Work instructions. Reproduce the listing that follows, unchanged and complete.

Records for this task.
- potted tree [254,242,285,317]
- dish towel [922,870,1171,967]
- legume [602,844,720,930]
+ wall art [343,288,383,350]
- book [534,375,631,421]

Exercise result.
- potted tree [254,242,285,317]
- dish towel [922,870,1171,967]
- legume [602,844,720,930]
+ wall art [343,288,383,350]
- book [534,375,631,421]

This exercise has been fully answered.